Is there a standard Cygwin 'idiom' or function for
dealing with this mismatch, or should I just re-invent
the wheel.

Seems like I read (skimmed) something related to this
in the Cygwin manual, probably near the back in the 
programming introduction

I know I picked up the concept somewhere (somewhere 
recent that is, as I have dealt with this across at
least five different OS conventions but not recently
and specifically on Cygwin.)

--
Thanks,
Herb


--
Unsubscribe info:  http://cygwin.com/ml/#unsubscribe-simple
Problem reports:   http://cygwin.com/problems.html
Documentation: http://cygwin.com/docs.html
FAQ:   http://cygwin.com/faq/



RE: stat file -- cygwin vs. Windows size?
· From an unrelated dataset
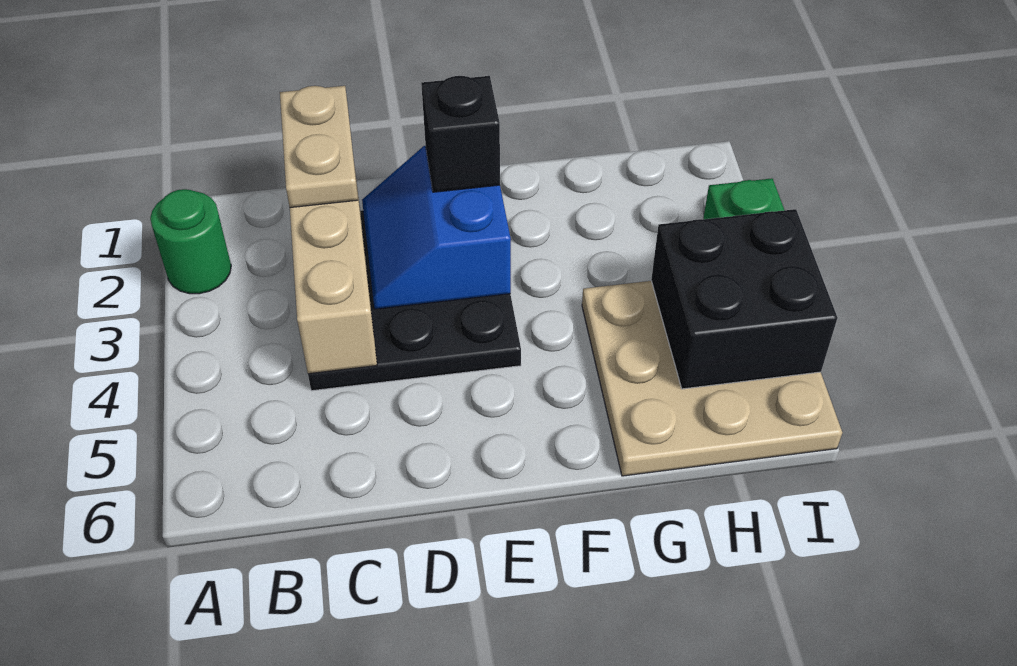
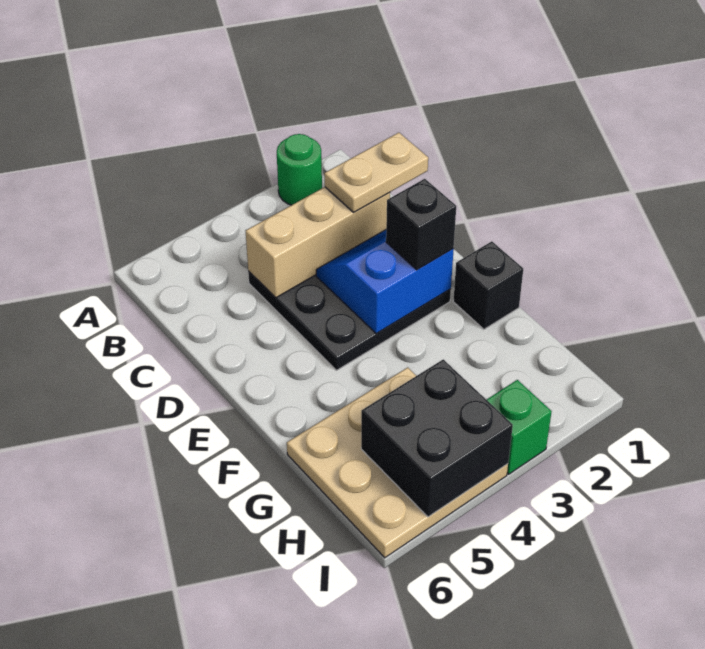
none -> black brick F1 level 1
2005-06-24 Thread Igor Pechtchanski
On Fri, 24 Jun 2005, Herb Martin wrote:

  My suspicion is that stat is counting cr-lf as two characters but the
  input routines are treating these as one.
  
  If the file has about 20 lines, then that's 20 missing characters???
 
  Yes, this is right.  And yes, this could be the cause of the
  situation you're noticing.

 Is there a standard Cygwin 'idiom' or function for dealing with this
 mismatch, or should I just re-invent the wheel.

Sure -- just force binary mode on the file (i.e., open it using O_BINARY
for the open() call, or the rb mode for the fopen() call).  The mount
type only applies if the mode is unspecified.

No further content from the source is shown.